What connects Boris Johnson, Police Scotland and torture in Sri Lanka?
Boris Johnson’s government is funding Police Scotland to train the Sri Lankan police force, a force with a long record of human rights abuses including torture, sexual violence and killing.
Over the 15 years in which this training has taken place, there have been no significant improvements to human rights in the country.
Instead, Sri Lankan police use Police Scotland’s training as a smokescreen for its brutality and human rights abuses, giving the illusion that it’s making improvements.
Training police forces that use torture puts Scotland’s reputation as a country that protects human rights under threat.
What is the Police Scotland Sri Lanka training?
Funded by Boris Johnson’s government in Westminster, Police Scotland have made at least 90 deployments to Sri Lanka since 2006 to train on a range of topics from community policing to gender-based violence. Senior members of the Sri Lankan police force have also visited Scotland for training .
Police Scotland’s current contract to deliver this training continues until March 2022, but this is currently on hold as a result of the global pandemic.
What human rights abuses have Sri Lankan police committed?
In January of this year, the UN issued a report on grave human rights violations in Sri Lanka, showing a pattern of deaths in custody, use of torture and killings by law enforcement officials. It described these human rights abuses as ‘longstanding and endemic’.
Since the election of Gotabaya Rajapaksa as Sri Lanka’s president in 2019, there has been increasing suppression of dissent and discrimination against Tamil and Muslim communities in Sri Lanka, as well as a reported public commitment from police to no longer prosecute cases of intimate partner violence in cases of “slight assault, abuse or threats”.
Earlier this year, the country’s State Minister of Community Police Services publicly compared the President to “a strong leader like Hitler” stating that "he would become a Hitlerif he is pushed to do so.”
How are Police Scotland connected to torture in Sri Lanka?
Police Scotland have trained officers from a number of notorious and feared Sri Lankan police units, including the Special Task Force, the Terrorism Investigation Division and the Criminal Investigation Department. All of these units have been widely implicated in serious human rights violations, including sexual violence and torture.
Isn’t this training improving policing in Sri Lanka?
There is a stark disconnect between Police Scotland’s training efforts and police practices in Sri Lanka. Over the 15 years in which the Scottish police training has taken place, there have been no significant improvements to human rights in the country.
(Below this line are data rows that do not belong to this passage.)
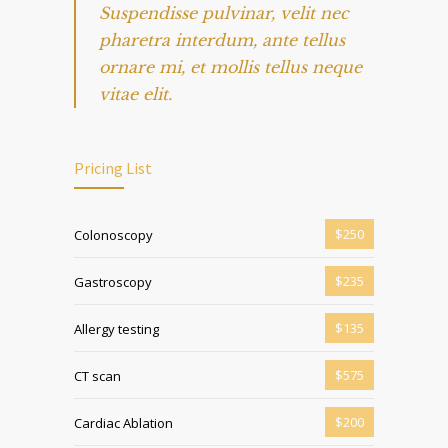
Suspendisse pulvinar, velit nec
pharetra interdum, ante tellus
ornare mi, et mollis tellus neque
vitae elit.
Pricing List
$250
Colonoscopy
$235
Gastroscopy
$135
Allergy testing
$575
CT scan
$200
Cardiac Ablation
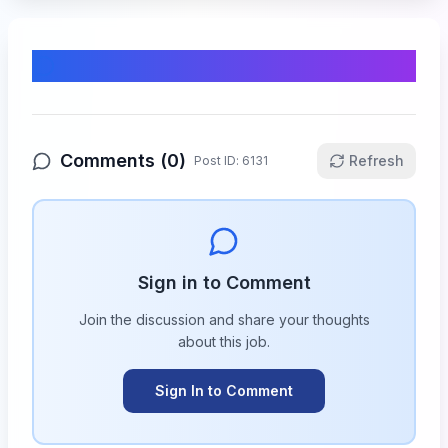
Comments & Discussion
Comments (
0
)
Refresh
Post ID:
6131
Sign in to Comment
Join the discussion and share your thoughts
about this
job
.
Sign In to Comment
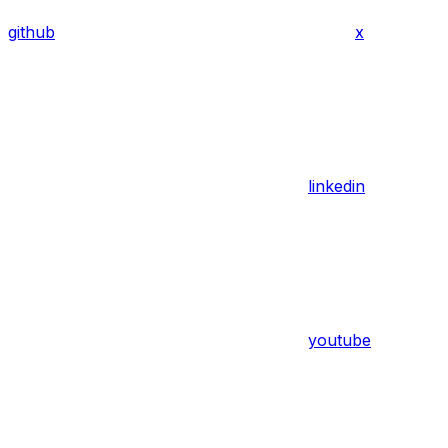
github
x
linkedin
youtube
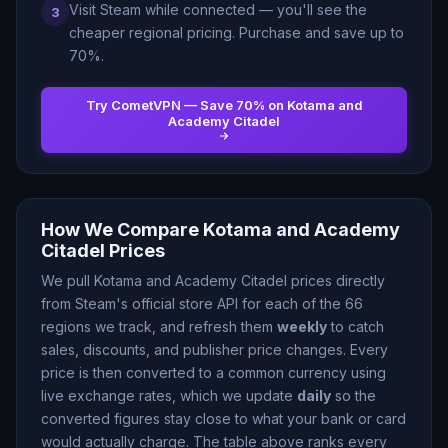
Visit Steam while connected — you
'
ll see the
3
cheaper regional pricing. Purchase and save up to
70
%.
Try CometVPN — Save
70
% on
Kotama and
Academy Citadel
How We Compare
Kotama and Academy
Citadel
Prices
We pull
Kotama and Academy Citadel
prices directly
from Steam
'
s official store API for each of the
66
regions we track, and refresh them
weekly
to catch
sales, discounts, and publisher price changes. Every
price is then converted to a common currency using
live exchange rates, which we update
daily
so the
converted figures stay close to what your bank or card
would actually charge. The table above ranks every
Instead, the Sri Lankan government has used the training as a public relations exercise to deflect scrutiny of its human rights record. For example, the training provided by Police Scotland was referred to by Sri Lankan officials during a session of the United Nations Committee Against Torture in 2016, to support its denial of human rights violations in the country.
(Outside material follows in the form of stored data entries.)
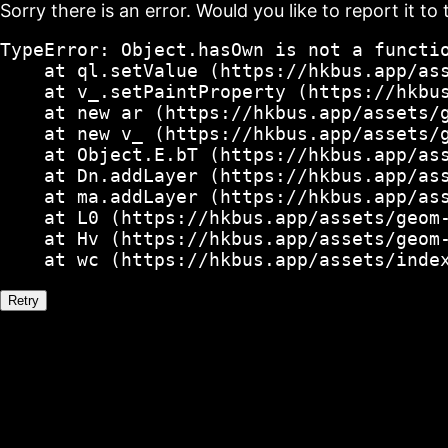
Sorry there is an error. Would you like to report it to 
TypeError: Object.hasOwn is not a functio
    at ql.setValue (https://hkbus.app/ass
    at v_.setPaintProperty (https://hkbus
    at new ar (https://hkbus.app/assets/g
    at new v_ (https://hkbus.app/assets/g
    at Object.E.bT (https://hkbus.app/ass
    at Dn.addLayer (https://hkbus.app/ass
    at ma.addLayer (https://hkbus.app/ass
    at L0 (https://hkbus.app/assets/geom-
    at Hv (https://hkbus.app/assets/geom-
    at wc (https://hkbus.app/assets/inde
Retry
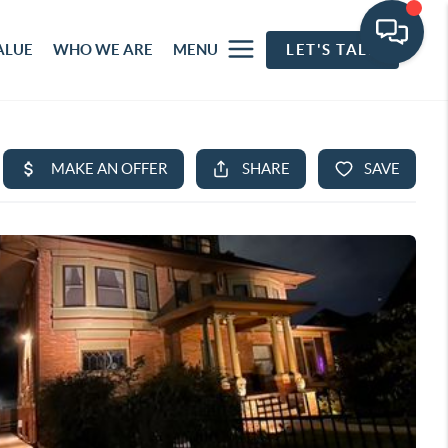
ALUE
WHO WE ARE
MENU
LET'S TALK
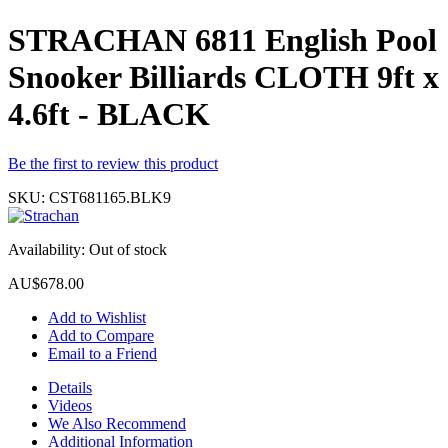
STRACHAN 6811 English Pool
Snooker Billiards CLOTH 9ft x
4.6ft - BLACK
Be the first to review this product
SKU:
CST681165.BLK9
Availability:
Out of stock
AU$678.00
Add to Wishlist
Add to Compare
Email to a Friend
Details
Videos
We Also Recommend
Additional Information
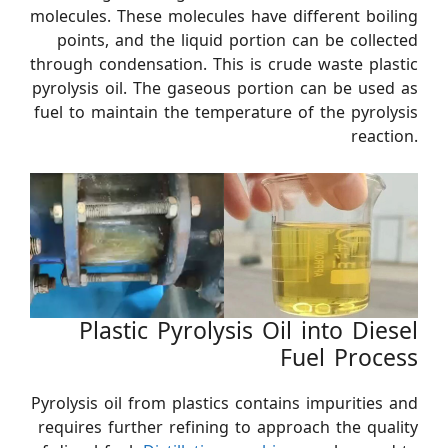
molecules. These molecules have different boiling
points, and the liquid portion can be collected
through condensation. This is crude waste plastic
pyrolysis oil. The gaseous portion can be used as
fuel to maintain the temperature of the pyrolysis
reaction.
Plastic Pyrolysis Oil into Diesel
Fuel Process
Pyrolysis oil from plastics contains impurities and
requires further refining to approach the quality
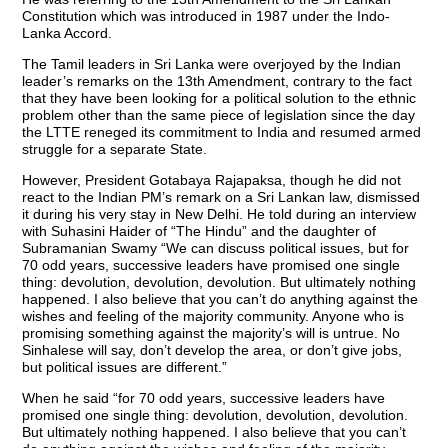
Constitution which was introduced in 1987 under the Indo-
Lanka Accord.
The Tamil leaders in Sri Lanka were overjoyed by the Indian
leader’s remarks on the 13th Amendment, contrary to the fact
that they have been looking for a political solution to the ethnic
problem other than the same piece of legislation since the day
the LTTE reneged its commitment to India and resumed armed
struggle for a separate State.
However, President Gotabaya Rajapaksa, though he did not
react to the Indian PM’s remark on a Sri Lankan law, dismissed
it during his very stay in New Delhi. He told during an interview
with Suhasini Haider of “The Hindu” and the daughter of
Subramanian Swamy “We can discuss political issues, but for
70 odd years, successive leaders have promised one single
thing: devolution, devolution, devolution. But ultimately nothing
happened. I also believe that you can’t do anything against the
wishes and feeling of the majority community. Anyone who is
promising something against the majority’s will is untrue. No
Sinhalese will say, don’t develop the area, or don’t give jobs,
but political issues are different.”
When he said “for 70 odd years, successive leaders have
promised one single thing: devolution, devolution, devolution.
But ultimately nothing happened. I also believe that you can’t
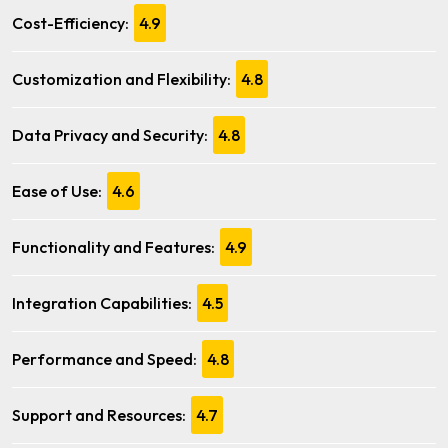
Cost-Efficiency:
4.9
Customization and Flexibility:
4.8
Data Privacy and Security:
4.8
Ease of Use:
4.6
Functionality and Features:
4.9
Integration Capabilities:
4.5
Performance and Speed:
4.8
Support and Resources:
4.7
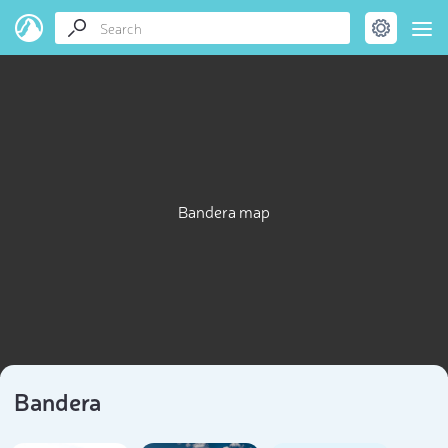
Bandera map
Bandera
Providing this training also risks enhancing the effectiveness of a police force that targets and abuses minority groups and perceived critics of the government.
How can we stop Police Scotland delivering this training?
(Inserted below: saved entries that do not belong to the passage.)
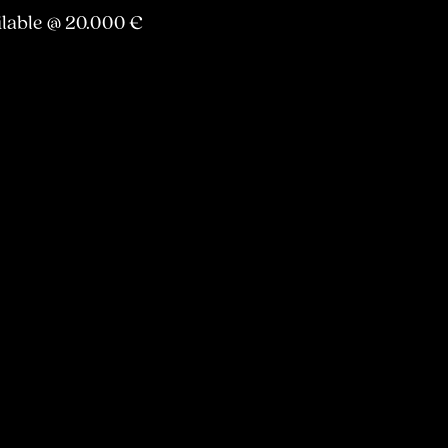
ilable @ 20.000 €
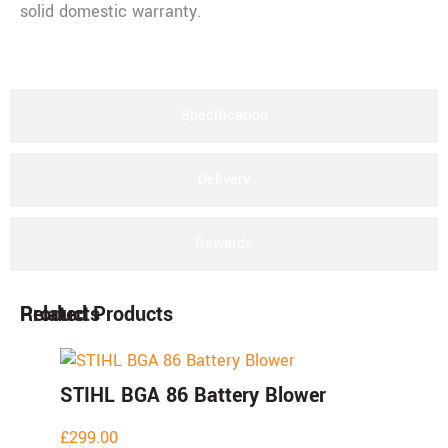
solid domestic warranty.
Specification
Delivery
Rewards
Products
Related Products
STIHL BGA 86 Battery Blower
£
299.00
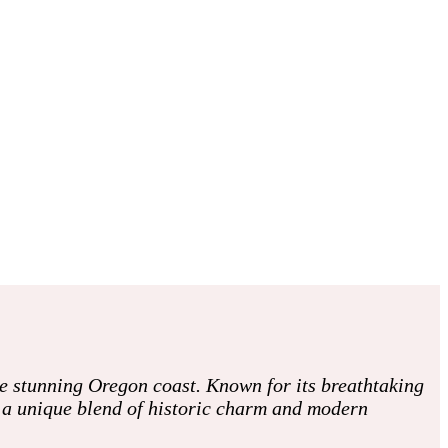
he stunning Oregon coast. Known for its breathtaking
h a unique blend of historic charm and modern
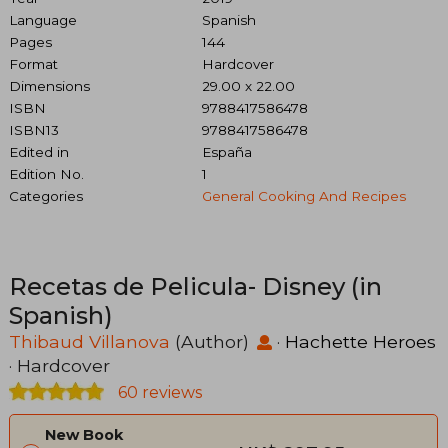
Language
Spanish
Pages
144
Format
Hardcover
Dimensions
29.00 x 22.00
ISBN
9788417586478
ISBN13
9788417586478
Edited in
España
Edition No.
1
Categories
General Cooking And Recipes
Recetas de Pelicula- Disney (in
Spanish)
Thibaud Villanova
(Author)
·
Hachette Heroes
· Hardcover
60 reviews
New Book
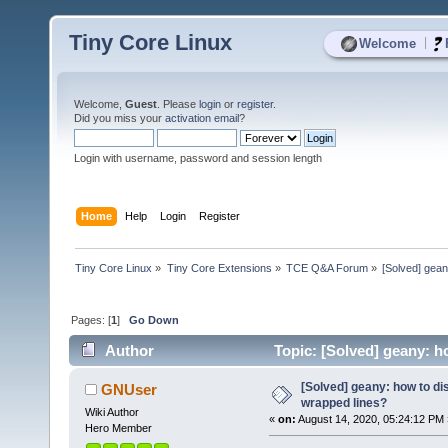
Tiny Core Linux
|
Welcome
Welcome,
Guest
. Please
login
or
register
.
Did you miss your
activation email
?
Login with username, password and session length
Home
Help
Login
Register
Tiny Core Linux
»
Tiny Core Extensions
»
TCE Q&A Forum
»
[Solved] gean
Pages: [
1
]
Go Down
Author
Topic: [Solved] geany: h
[Solved] geany: how to di
GNUser
wrapped lines?
Wiki Author
«
on:
August 14, 2020, 05:24:12 PM 
Hero Member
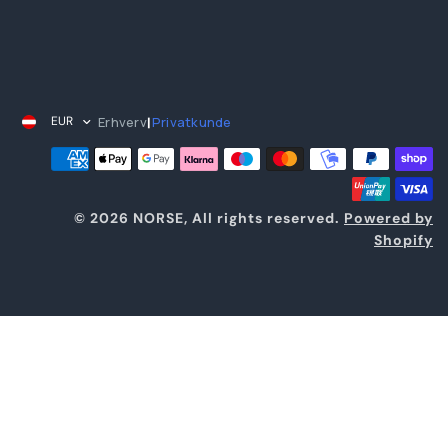
Erhverv
Privatkunde
EUR
|
© 2026 NORSE, All rights reserved.
Powered by
Shopify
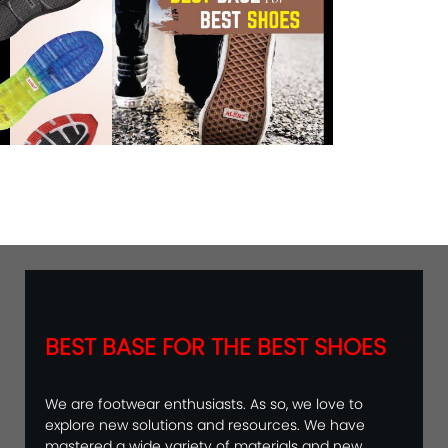
BEST BASE FOR THE BEST SHOES
We are footwear enthusiasts. As so, we love to
explore new solutions and resources. We have
mastered a wide variety of materials and new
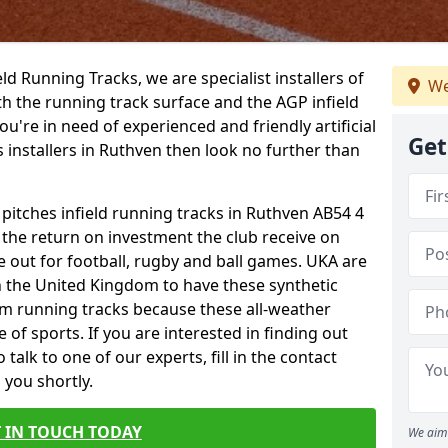
ield Running Tracks, we are specialist installers of
We
oth the running track surface and the AGP infield
you're in need of experienced and friendly artificial
Get
s installers in Ruthven then look no further than
 pitches infield running tracks in Ruthven AB54 4
o the return on investment the club receive on
ce out for football, rugby and ball games. UKA are
n the United Kingdom to have these synthetic
0m running tracks because these all-weather
 of sports. If you are interested in finding out
alk to one of our experts, fill in the contact
 you shortly.
 IN TOUCH TODAY
We aim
Police brutality and torture can never be justified. Until there are real indications of accountability for abuses by the Sri Lankan police, including investigation and prosecution of perpetrators, Police Scotland must halt any further engagement.
As a result of the global pandemic, Police Scotland’s current training programme has been paused. This training gives Sri Lanka’s abusive police force unwarranted legitimacy and undermines Scotland’s role as a champion of human rights. Now is the time to end it for good.